Back in 2005, it seems that continuity was the goal of the cardinal electors. The entire world was mourning the passing of a magnificent hero, John Paul the Great. The crowds were chanting Subito santo (a saint immediately) in St. Peter’s Square. Who would best carry forward the vision of JP2? Ratzinger was known to be the man behind the throne, and so he was the one.
The cardinal electors voted in, in broad strokes, the man who would continue in the path of JP2, without necessarily voting for all his particular views on liturgy, his idiosyncratic theory about the hermeneutic of continuity, his hankering for the pre-Vatican II Mass and his rather one-sided and off-balance view of what Vatican II really meant. All that just came with.
2013 was different, very different. Was the vote a referendum on Ratzinger? Was Bergoglio the anti-Benedict, and is that what the cardinals wanted?
Yes and no, I would say. Then as now, liturgy was probably not the main question on the minds of the cardinal electors. It’s probably hard for Pray Tell readers to fathom, but some cardinals no doubt find the Vatican Bank scandal and Vatileaks to be more pressing questions than what style of chausible and crosier the celebrant uses and whether it’s EP1 in Latin or EP2 in vernacular. The cardinals didn’t vote out Benedict’s liturgical views and vote in simplicity (and tackiness) – at least not directly.
It seems very likely, though, that the cardinal electors were responding to the severe problems that overtook the curia under Benedict’s watch – not all of them his doing, but all of them his responsibility. The cardinals had to sense, as we all did, that the Catholic Church had a massive worldwide PR problem, that the Roman curia was the laughingstock of the world and the butt of late-night comedians’ jokes. The Vatican seemed pathetically unable to respond to scandals, to speak to the modern world with credibility. Someone in the Vatican bank (I have this second hand) said last November that Benedict’s handling of the bank scandal was so dithering that if he didn’t pass away within the year, he suspected someone would assassinate him.
I wonder how much the cardinals also sensed that Benedict was divisive, that his ministry was demoralizing and depressing not just to liberals, but even to moderates in full-time church ministry. (Think new English Missal.) I don’t know how much the cardinals sensed this – they move in very different circles than I do.
Be that as it may, the cardinals clearly wanted a change, a break with the past. They knew that the church needed a better image, something less stuffy and antiquated and irrelevant and out of touch. They needed someone to shake things up. I have the distinct impression that, of the 115 available candidates, Bergoglio was the biggest contrast to Benedict available, and that is a big part of why the cardinals chose him.

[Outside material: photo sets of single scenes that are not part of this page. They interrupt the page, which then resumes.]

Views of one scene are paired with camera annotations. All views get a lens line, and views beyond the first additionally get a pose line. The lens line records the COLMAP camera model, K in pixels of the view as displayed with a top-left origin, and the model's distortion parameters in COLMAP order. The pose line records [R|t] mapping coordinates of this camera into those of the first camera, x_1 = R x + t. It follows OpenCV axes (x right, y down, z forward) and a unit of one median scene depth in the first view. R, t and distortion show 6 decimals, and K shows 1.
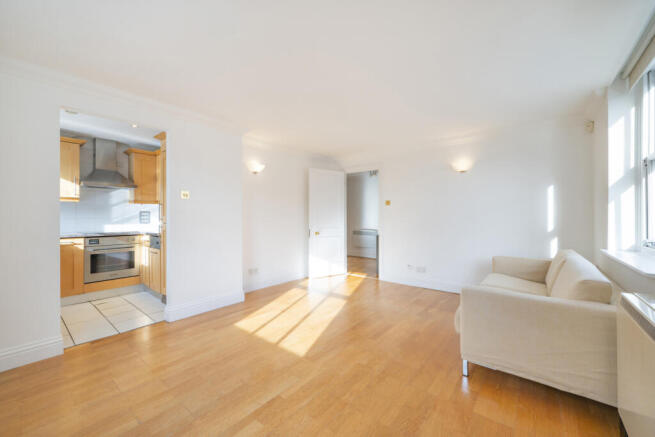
lens RADIAL K [[258.8, 0, 326.3], [0, 258.8, 216.8], [0, 0, 1]] dist [-0.003911, -0.000306]
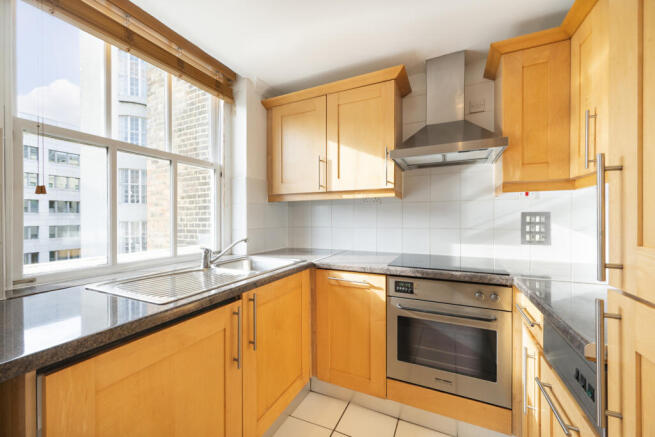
lens RADIAL K [[258.8, 0, 327.8], [0, 258.8, 219.5], [0, 0, 1]] dist [-0.003911, -0.000306]
pose [[0.249434, 0.006072, -0.968373, -0.478789], [-0.000698, 0.999981, 0.006090, -0.015866], [0.968392, -0.000844, 0.249434, 0.709911]]
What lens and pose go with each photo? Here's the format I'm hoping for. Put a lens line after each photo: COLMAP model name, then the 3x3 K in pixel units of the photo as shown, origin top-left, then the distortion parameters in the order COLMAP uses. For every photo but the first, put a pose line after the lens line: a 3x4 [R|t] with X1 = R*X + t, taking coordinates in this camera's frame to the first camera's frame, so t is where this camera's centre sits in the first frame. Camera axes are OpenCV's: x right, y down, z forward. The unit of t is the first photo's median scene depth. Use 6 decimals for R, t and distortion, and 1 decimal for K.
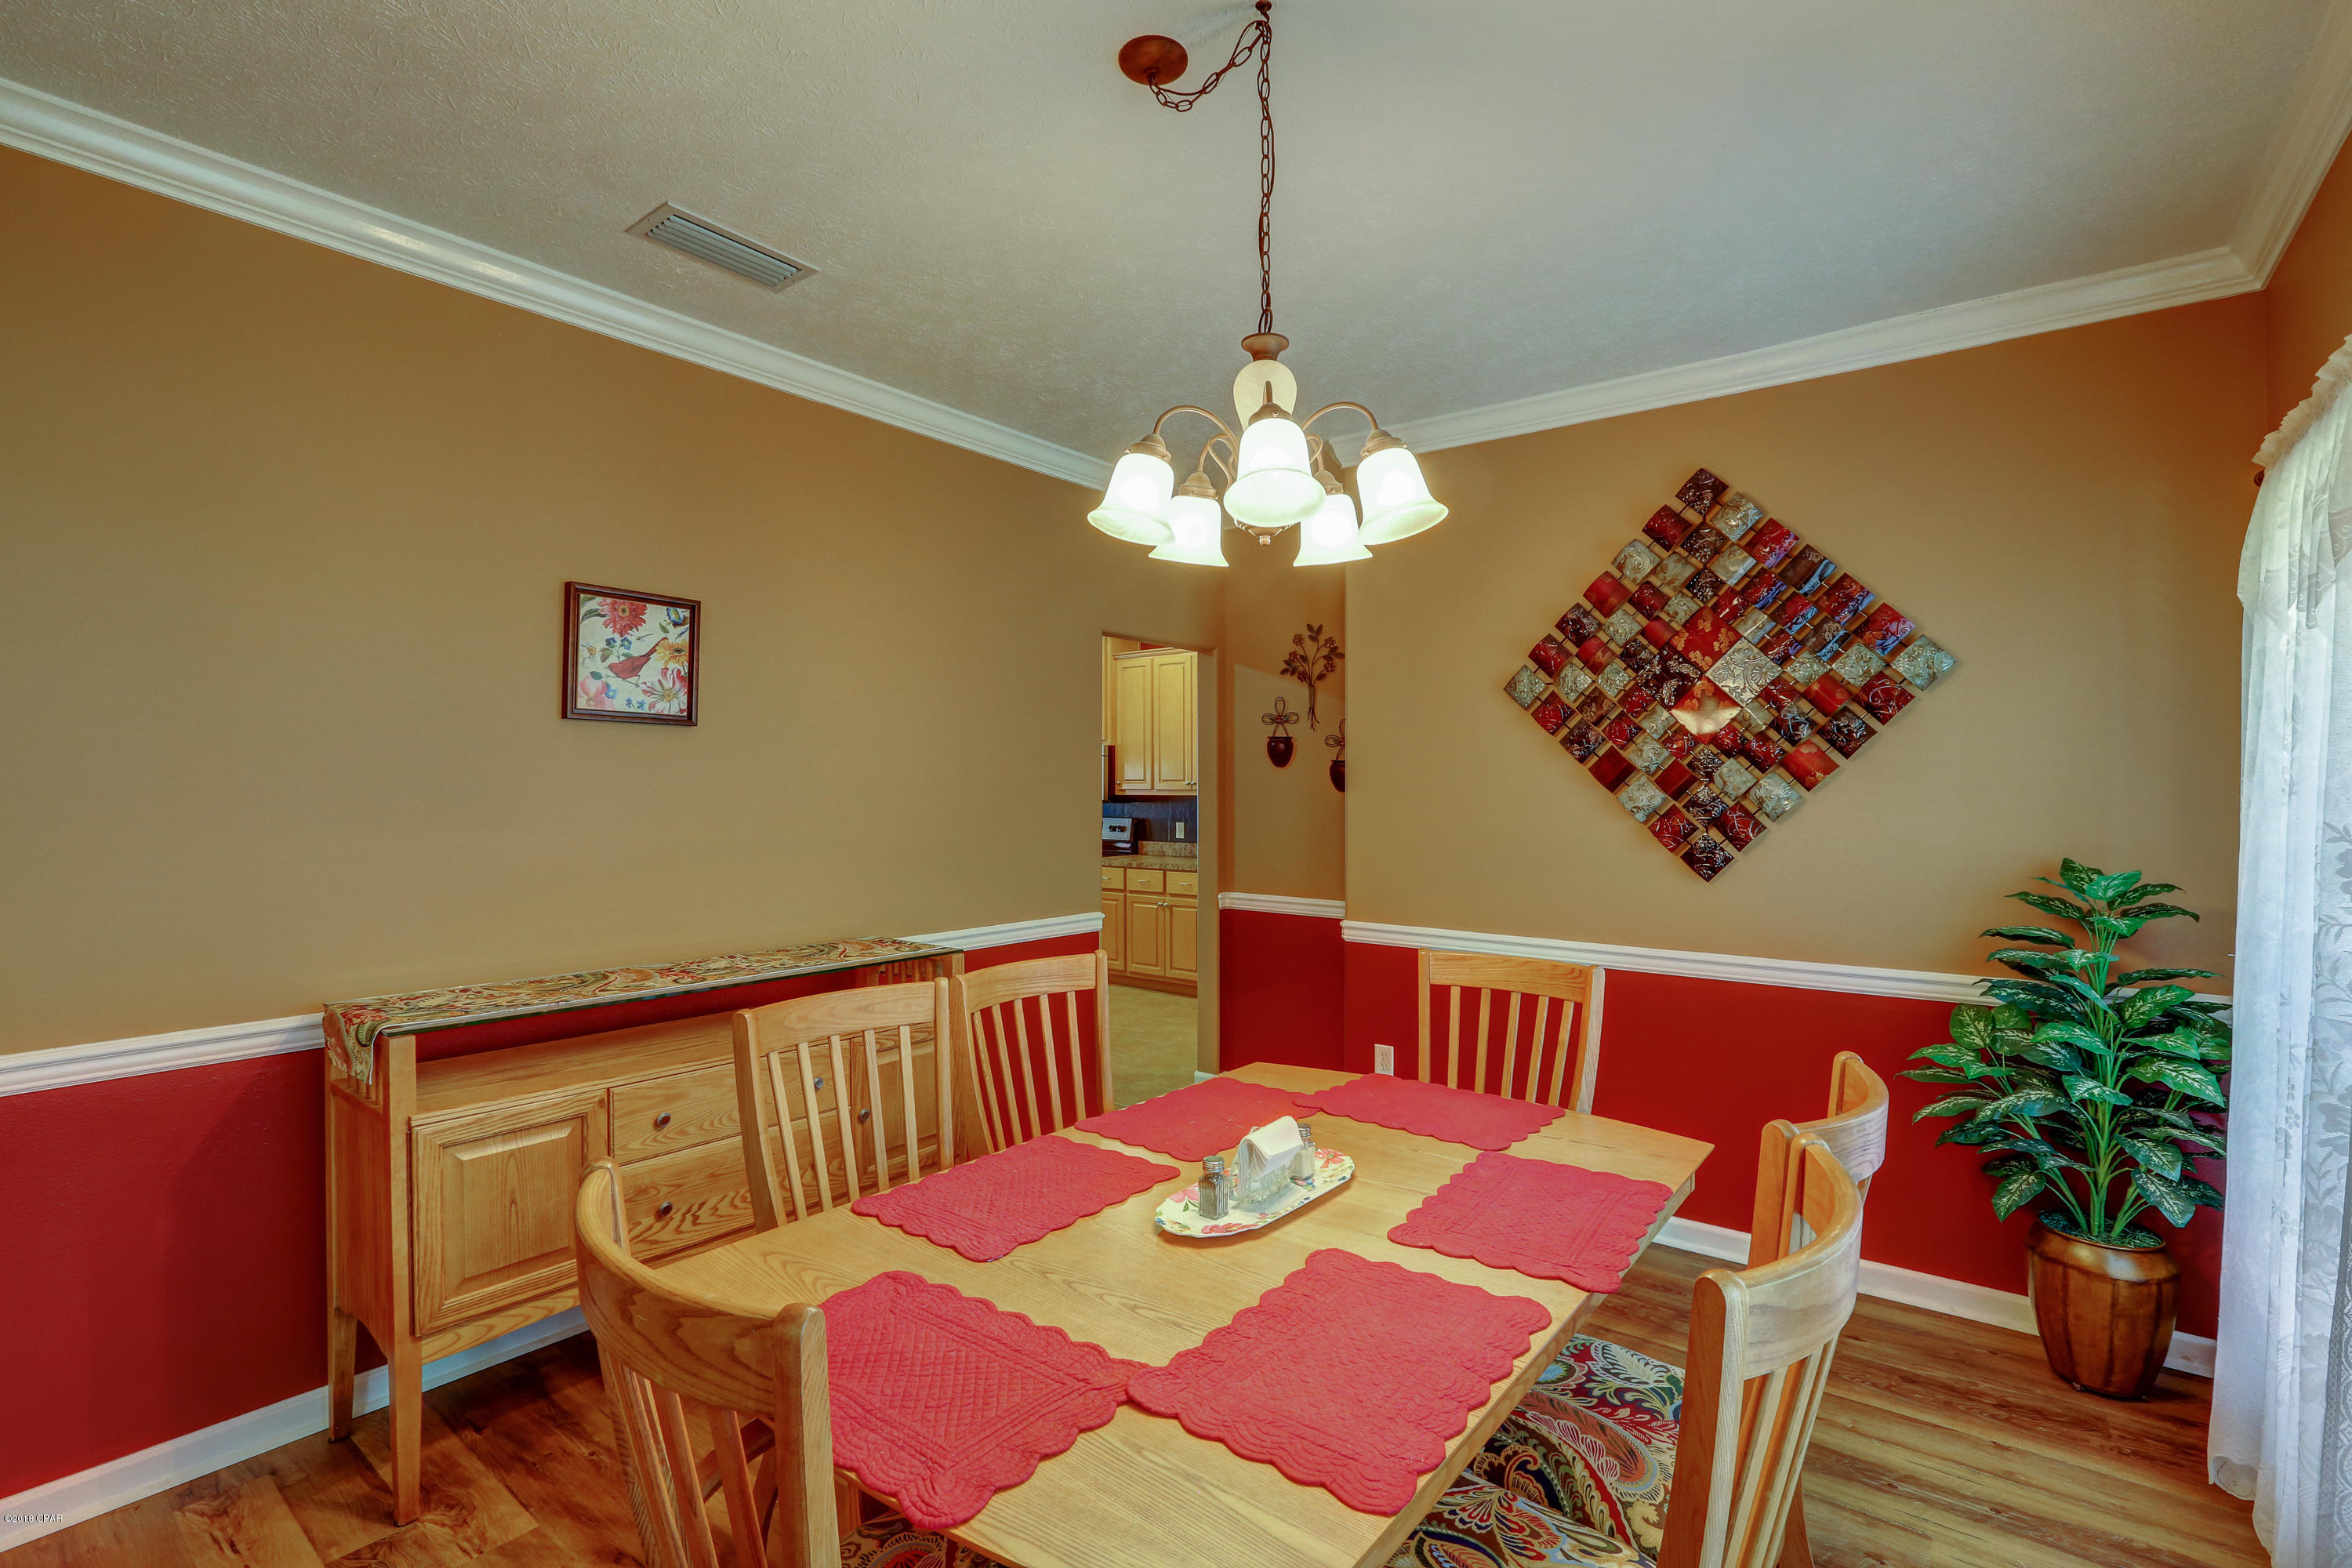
lens RADIAL K [[1074.1, 0, 1173.0], [0, 1074.1, 782.8], [0, 0, 1]] dist [-0.065676, 0.024510]
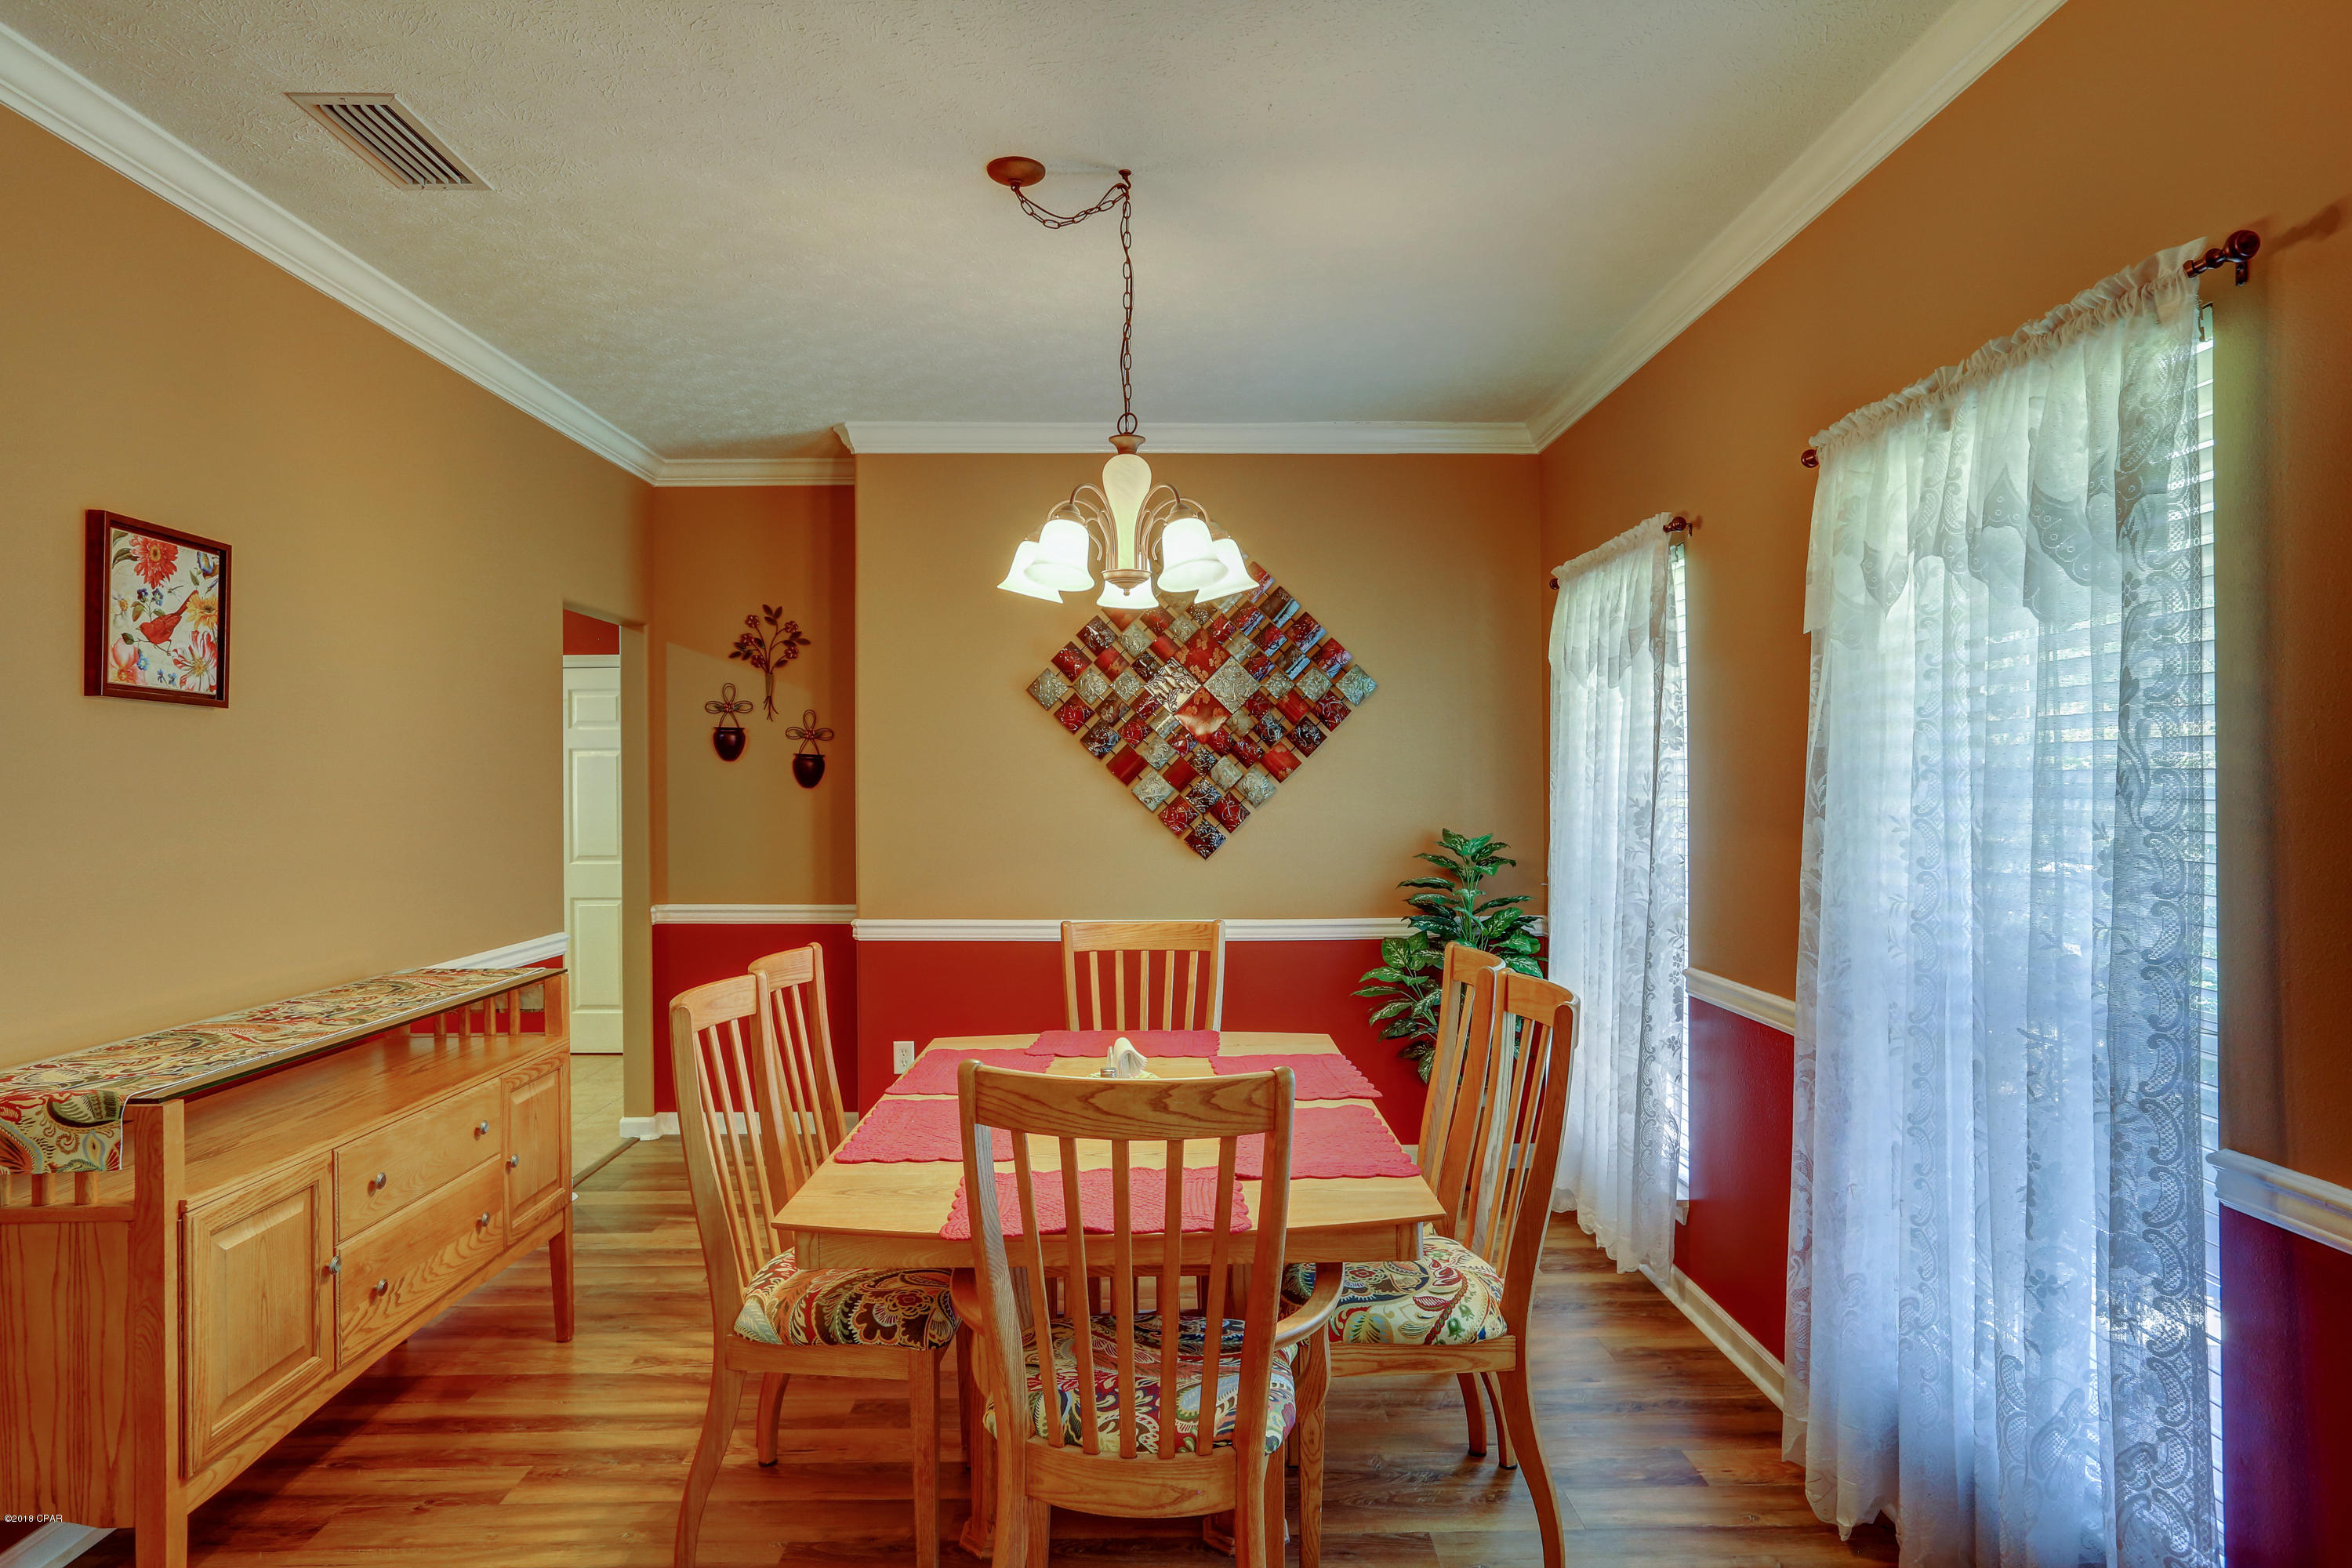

I wonder how much the cardinals realized how different the style would be under Bergoglio. I wonder if there now is any “buyers’ remorse” among some of them. We’ll probably never know.
Yes, 2013 was a referendum on Benedict. Not on his entire liturgical program per se. But certainly on his overall style. After elegance and erudition and depth (and exotic pretentiousness), we now have zip and zest (and sloppy, imprecise language). As it turns out, a massive change in liturgical style comes along with this.
It will be interesting to see what all comes next.